## Tasks and exercises
**1)** From the passage on convolutional feature maps below, extract the text word for word, starting with "The first conv2D-layer" and going on through "resolution too much.".
**2)** In the passage on convolutional feature maps, how many maps does the first Conv2D-layer produce for the chosen "4"-image after training?
[[ Source document open ]]
In the second image I used the "jet"-color map; i.e. dark blue indicates a low intensity value while colors from light blue to green to yellow and red indicate growing intensity values.

The first conv2D-layer ("Conv2d_1") produces the following 32 maps of my chosen "4"-image after training:

We see that the filters, which were established during training emphasize general contours but also focus on certain image regions. However, the "4" is still clearly visible on very many maps as the convolution does not yet reduce resolution too much.

The second Conv2D-layer already combines information of larger areas of the image - as a max (!) pooling layer was applied before. As we use 64 convolutional maps this allows for a multitude of different new filters to mark "features".

As the max-condition of the pooling layer was applied first and because larger areas are now analyzed we are not too astonished to see that the filters dissolve the original "4"-shape and indicate more general geometrical patterns.

I find it interesting that our "4" triggers more horizontally sensitive filters than vertical ones. (We shall see later that a new training process may lead to filters which have another sensitivity). But this has also a bit to do with standardization and the level of pixel intensity in case of my special image. See below.

The third convolutional layer applies filters which now cover almost the full original image and combine and mix at the same time information from the already rather abstract results of layer 2 - and of all the 64 maps there in parallel.

We again see a dominance of horizontal patterns. We see clearly that on this level any reference to something like an arrangement of parallel vertical lines crossed by a vertical line is almost totally lost. Instead the CNN has transformed the original distribution of black (dark grey) pixels into an abstract configuration space only coarsely reflecting the original image area - by 9x9 grids; i.e. with a very pure resolution. What we see here are "relations" of filtered and transformed original pixel clusters over relatively large areas. But no concept of certain line arrangements.

Now, if this were the level of "features" which the MLP-part of the CNN uses to determine that we have a "4" then we would bet that such abstracted "features" or patterns (active points on 9x9 grids) appear in a similar way on the maps of the 3rd Conv layer for other MNIST images of a "4", too.

Well, how similar do different map representations of "4"s look like on the 3rd Conv2D-layer?
[[ Source document closed ]]
[[ Data to examine open ]]
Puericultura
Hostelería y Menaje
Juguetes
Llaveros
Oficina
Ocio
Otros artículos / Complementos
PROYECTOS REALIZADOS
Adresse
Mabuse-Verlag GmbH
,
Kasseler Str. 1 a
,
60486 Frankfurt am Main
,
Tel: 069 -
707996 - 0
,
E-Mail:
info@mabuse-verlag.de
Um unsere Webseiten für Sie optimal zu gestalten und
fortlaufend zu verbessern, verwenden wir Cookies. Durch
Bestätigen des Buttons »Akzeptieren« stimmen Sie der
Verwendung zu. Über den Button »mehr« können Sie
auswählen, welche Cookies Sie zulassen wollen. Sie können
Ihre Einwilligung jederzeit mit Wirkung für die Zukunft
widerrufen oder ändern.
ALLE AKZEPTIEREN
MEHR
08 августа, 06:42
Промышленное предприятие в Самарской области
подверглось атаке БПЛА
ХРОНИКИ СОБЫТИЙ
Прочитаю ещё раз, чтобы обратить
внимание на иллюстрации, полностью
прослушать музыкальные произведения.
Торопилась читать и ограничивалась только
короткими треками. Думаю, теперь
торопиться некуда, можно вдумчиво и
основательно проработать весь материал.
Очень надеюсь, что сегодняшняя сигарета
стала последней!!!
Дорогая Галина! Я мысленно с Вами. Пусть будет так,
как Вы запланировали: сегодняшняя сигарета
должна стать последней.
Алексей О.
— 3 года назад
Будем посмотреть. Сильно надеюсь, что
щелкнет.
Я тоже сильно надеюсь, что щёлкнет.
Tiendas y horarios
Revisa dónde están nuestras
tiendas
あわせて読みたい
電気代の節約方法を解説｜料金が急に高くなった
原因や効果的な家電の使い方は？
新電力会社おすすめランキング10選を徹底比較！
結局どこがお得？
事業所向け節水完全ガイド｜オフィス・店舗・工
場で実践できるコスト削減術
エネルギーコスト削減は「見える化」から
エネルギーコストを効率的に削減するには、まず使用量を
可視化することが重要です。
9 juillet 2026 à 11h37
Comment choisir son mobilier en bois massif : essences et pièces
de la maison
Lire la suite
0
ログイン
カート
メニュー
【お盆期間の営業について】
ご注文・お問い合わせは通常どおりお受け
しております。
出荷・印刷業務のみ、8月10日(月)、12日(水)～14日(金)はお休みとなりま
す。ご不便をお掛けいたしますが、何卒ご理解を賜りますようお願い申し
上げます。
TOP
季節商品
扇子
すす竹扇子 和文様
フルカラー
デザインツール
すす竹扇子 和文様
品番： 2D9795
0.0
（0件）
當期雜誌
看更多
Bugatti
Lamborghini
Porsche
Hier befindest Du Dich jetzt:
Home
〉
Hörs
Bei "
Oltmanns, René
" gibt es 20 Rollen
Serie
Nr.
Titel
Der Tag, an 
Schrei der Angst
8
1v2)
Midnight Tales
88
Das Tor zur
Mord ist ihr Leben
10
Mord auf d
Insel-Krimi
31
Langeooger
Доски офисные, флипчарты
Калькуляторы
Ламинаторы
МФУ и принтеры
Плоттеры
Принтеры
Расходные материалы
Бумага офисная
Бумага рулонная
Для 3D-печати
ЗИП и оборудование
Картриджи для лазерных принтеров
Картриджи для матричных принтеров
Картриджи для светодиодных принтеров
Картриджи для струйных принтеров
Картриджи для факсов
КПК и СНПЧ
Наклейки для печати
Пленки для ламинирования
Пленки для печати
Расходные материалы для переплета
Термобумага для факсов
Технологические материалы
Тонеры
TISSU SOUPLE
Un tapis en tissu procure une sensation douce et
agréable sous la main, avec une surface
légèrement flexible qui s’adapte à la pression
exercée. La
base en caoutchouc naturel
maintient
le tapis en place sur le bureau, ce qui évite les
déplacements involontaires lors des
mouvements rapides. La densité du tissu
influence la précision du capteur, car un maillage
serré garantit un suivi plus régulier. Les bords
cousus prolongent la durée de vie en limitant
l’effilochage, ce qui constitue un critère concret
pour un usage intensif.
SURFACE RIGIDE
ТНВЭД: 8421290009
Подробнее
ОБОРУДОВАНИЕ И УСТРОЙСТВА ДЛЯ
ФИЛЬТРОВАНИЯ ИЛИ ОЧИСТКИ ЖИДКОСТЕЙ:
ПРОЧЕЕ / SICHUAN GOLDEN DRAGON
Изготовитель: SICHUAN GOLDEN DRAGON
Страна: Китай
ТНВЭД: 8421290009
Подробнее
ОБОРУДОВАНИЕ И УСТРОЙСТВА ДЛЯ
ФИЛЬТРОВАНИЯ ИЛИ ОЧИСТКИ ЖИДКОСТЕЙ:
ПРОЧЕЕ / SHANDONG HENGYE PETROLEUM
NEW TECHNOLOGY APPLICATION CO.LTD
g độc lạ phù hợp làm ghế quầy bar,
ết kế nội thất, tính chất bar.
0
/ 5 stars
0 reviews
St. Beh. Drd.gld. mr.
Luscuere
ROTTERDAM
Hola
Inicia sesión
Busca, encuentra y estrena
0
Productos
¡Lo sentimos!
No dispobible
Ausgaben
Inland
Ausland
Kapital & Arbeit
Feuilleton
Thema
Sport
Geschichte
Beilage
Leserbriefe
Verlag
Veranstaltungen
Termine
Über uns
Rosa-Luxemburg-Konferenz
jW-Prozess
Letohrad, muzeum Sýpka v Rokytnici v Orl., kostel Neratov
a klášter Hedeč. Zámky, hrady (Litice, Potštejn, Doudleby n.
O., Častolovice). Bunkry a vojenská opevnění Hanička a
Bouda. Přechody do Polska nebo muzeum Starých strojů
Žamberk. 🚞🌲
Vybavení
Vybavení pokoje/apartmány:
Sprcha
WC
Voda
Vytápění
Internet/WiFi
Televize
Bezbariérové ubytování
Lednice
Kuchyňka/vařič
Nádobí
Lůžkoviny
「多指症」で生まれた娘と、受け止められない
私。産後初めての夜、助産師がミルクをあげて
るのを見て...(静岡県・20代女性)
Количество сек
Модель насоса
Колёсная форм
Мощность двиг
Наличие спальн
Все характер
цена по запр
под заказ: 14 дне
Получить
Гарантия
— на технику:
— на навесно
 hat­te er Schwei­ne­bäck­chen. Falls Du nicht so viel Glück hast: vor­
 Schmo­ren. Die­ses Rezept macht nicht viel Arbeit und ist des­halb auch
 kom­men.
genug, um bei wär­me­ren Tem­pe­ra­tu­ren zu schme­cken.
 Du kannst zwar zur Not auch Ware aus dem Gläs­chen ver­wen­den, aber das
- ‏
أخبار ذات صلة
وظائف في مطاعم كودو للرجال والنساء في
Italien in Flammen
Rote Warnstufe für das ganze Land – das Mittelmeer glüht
[[ Data to examine closed ]]
## Solution list
**1)**
The first conv2D-layer ("Conv2d_1") produces the following 32 maps of my chosen "4"-image after training:

We see that the filters, which were established during training emphasize general contours but also focus on certain image regions. However, the "4" is still clearly visible on very many maps as the convolution does not yet reduce resolution too much.

**2)** 32 maps.